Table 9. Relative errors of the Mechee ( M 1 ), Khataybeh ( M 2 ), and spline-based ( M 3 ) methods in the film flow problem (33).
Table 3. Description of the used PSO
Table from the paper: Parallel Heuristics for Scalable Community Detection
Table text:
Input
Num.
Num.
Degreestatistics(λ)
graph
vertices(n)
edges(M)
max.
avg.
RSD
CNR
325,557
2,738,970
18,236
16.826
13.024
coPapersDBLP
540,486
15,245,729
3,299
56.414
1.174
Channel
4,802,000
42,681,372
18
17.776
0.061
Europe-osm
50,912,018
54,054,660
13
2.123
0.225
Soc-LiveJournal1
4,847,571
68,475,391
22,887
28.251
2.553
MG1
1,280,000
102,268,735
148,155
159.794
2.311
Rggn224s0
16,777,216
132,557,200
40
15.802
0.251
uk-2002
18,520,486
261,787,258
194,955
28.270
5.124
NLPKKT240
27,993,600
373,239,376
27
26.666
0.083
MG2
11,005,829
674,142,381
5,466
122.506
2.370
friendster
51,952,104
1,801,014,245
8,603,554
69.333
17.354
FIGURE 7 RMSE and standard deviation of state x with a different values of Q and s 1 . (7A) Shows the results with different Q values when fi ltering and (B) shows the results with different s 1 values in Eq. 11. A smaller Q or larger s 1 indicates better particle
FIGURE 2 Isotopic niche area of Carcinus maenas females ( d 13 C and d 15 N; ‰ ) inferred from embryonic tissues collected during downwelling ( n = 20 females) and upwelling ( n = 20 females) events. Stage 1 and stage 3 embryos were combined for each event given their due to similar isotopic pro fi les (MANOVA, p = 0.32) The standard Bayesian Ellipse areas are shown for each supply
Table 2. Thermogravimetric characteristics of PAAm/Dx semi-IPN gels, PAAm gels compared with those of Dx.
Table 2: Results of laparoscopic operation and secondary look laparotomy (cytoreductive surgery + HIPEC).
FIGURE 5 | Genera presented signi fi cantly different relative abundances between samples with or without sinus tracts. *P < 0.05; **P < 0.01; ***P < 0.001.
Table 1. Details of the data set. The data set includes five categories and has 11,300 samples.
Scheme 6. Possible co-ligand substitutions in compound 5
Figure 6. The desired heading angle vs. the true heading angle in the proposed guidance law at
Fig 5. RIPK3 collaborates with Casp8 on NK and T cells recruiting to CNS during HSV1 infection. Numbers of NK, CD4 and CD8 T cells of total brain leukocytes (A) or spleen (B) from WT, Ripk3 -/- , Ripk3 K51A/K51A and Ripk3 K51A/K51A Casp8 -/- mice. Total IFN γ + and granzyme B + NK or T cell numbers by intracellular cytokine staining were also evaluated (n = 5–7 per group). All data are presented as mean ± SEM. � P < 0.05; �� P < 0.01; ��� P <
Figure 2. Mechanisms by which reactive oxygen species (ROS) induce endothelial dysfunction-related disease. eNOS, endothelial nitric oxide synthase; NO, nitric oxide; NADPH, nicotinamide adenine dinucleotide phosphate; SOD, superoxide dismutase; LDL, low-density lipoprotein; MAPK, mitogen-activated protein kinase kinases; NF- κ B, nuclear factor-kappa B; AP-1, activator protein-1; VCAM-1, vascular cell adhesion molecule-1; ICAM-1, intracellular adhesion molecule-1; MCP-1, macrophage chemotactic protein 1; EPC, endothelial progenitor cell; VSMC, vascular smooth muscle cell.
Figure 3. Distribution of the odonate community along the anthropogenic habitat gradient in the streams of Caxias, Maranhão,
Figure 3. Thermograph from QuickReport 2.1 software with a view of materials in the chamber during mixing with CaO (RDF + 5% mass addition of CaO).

= ASSIGNED TASK =
In the listing above, transcribe exactly everything from the line containing "Table 1. Details" down to the line containing "Fig 5. RIPK3", including both and nothing more.

= RESPONSE TO THIS TASK =
Table 1. Details of the data set. The data set includes five categories and has 11,300 samples.
Scheme 6. Possible co-ligand substitutions in compound 5
Figure 6. The desired heading angle vs. the true heading angle in the proposed guidance law at
Fig 5. RIPK3 collaborates with Casp8 on NK and T cells recruiting to CNS during HSV1 infection. Numbers of NK, CD4 and CD8 T cells of total brain leukocytes (A) or spleen (B) from WT, Ripk3 -/- , Ripk3 K51A/K51A and Ripk3 K51A/K51A Casp8 -/- mice. Total IFN γ + and granzyme B + NK or T cell numbers by intracellular cytokine staining were also evaluated (n = 5–7 per group). All data are presented as mean ± SEM. � P < 0.05; �� P < 0.01; ��� P <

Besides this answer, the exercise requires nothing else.